Think of the flipping of the papers is integration of the paper drawings.  We'll talk about binding those papers so you cannot shuffle them and flip them in a different order and why we are limited to the speed of light in the flipping at some later blog.  For now we're just dealing with change (time) and dimension.
The line is from point a to point b (continuously) so that the first point is at the snakes tail, the end of the line is at the head, the movement is a function (some are easier to show mathematically than others) over time along the x axis (delta (time) x).  If you didn't have a straight line then you moved along the y axis which gives you two dimensional space.  Now when you added the second snake you changed over a third axis (z) over time (delta (time) y).  You therefore show "two times" one in the x and one in the y dimension and have added a third timeover the z-axis.
The use of actual time in flipping these is a fouth application of time and requires the same type of movement as moving your pen along the other lines with the only difference being that you are able to reflip them without erasing everything.
The drawings represent the singluarity (everything happening at once) and the time as we experience it where the dimensions are displayed linearly (well here we had to do it sequentially as quantum points (individual pages) but that discussion gets us to one of those darn infinite series which we have to cover later) with the application of another type of time, but all use change, the movement on the pencil over the paper on the movement of the pages over the 3 dimensions created by the other 3 dimensions of time.

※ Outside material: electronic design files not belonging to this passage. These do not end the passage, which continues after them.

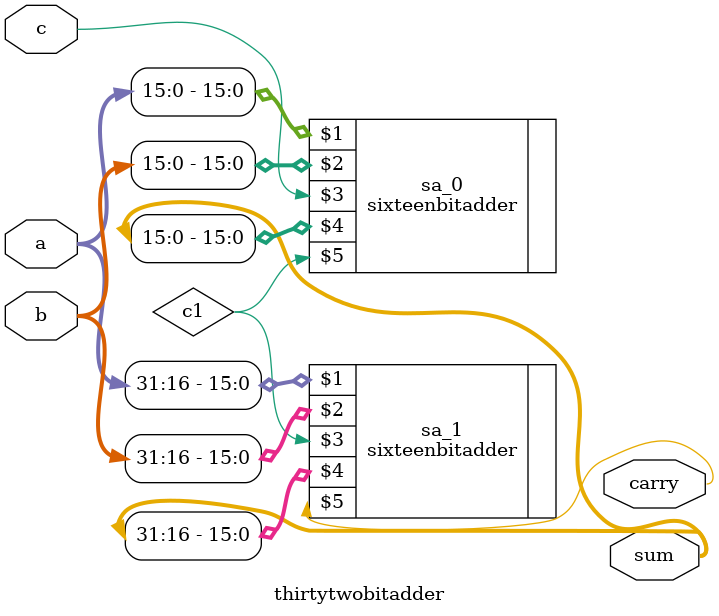
<source format=v>
`include "sixteenbitadder.v"

module thirtytwobitadder (a, b, c, sum, carry);
input [31:0] a, b;
input c;
output [31:0] sum;
output carry;
wire c1;
sixteenbitadder sa_0(a[15:0], b[15:0], c, sum[15:0], c1);
sixteenbitadder sa_1(a[31:16], b[31:16], c1, sum[31:16], carry);

endmodule
</source>
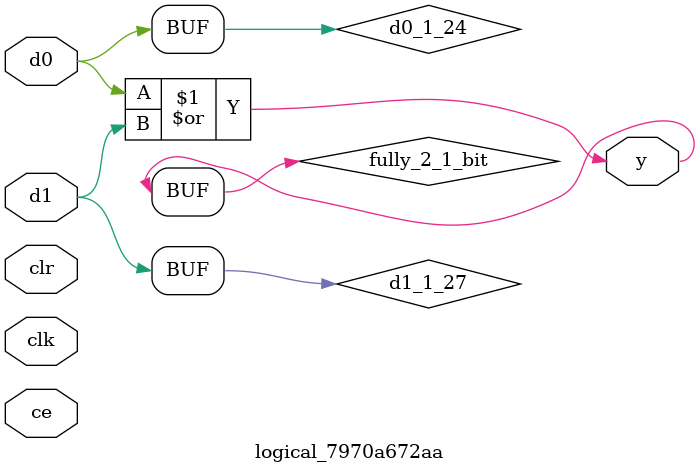
<source format=v>
module logical_7970a672aa (
  input [(1 - 1):0] d0,
  input [(1 - 1):0] d1,
  output [(1 - 1):0] y,
  input clk,
  input ce,
  input clr);
  wire d0_1_24;
  wire d1_1_27;
  wire fully_2_1_bit;
  assign d0_1_24 = d0;
  assign d1_1_27 = d1;
  assign fully_2_1_bit = d0_1_24 | d1_1_27;
  assign y = fully_2_1_bit;
endmodule
</source>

The key to the foregoing manifestations of time (and math) are that we were required to use time in order to create dimension.  The integration is over time (or over another dimension which is represented as time) but until you were able to move (requiring a "change" of position over "time")  you were unable to create dimension, you were stuck at the point.  This is both obvious and intuitive, but it is a mathematical proof that to create dimension you must integrate over something and the change required for active integration is what we refer to as time.
Disclaimer: The use of the greek alphabet dates back to the western co-opting of mathematics by pythagoras and the same concepts primarily come out the nearby middle east and are largely developed independly in Asia.  It comes as no shock given the circular nature of the universe (infinite series form circles and vice versa) that it would be the Greek alphabet.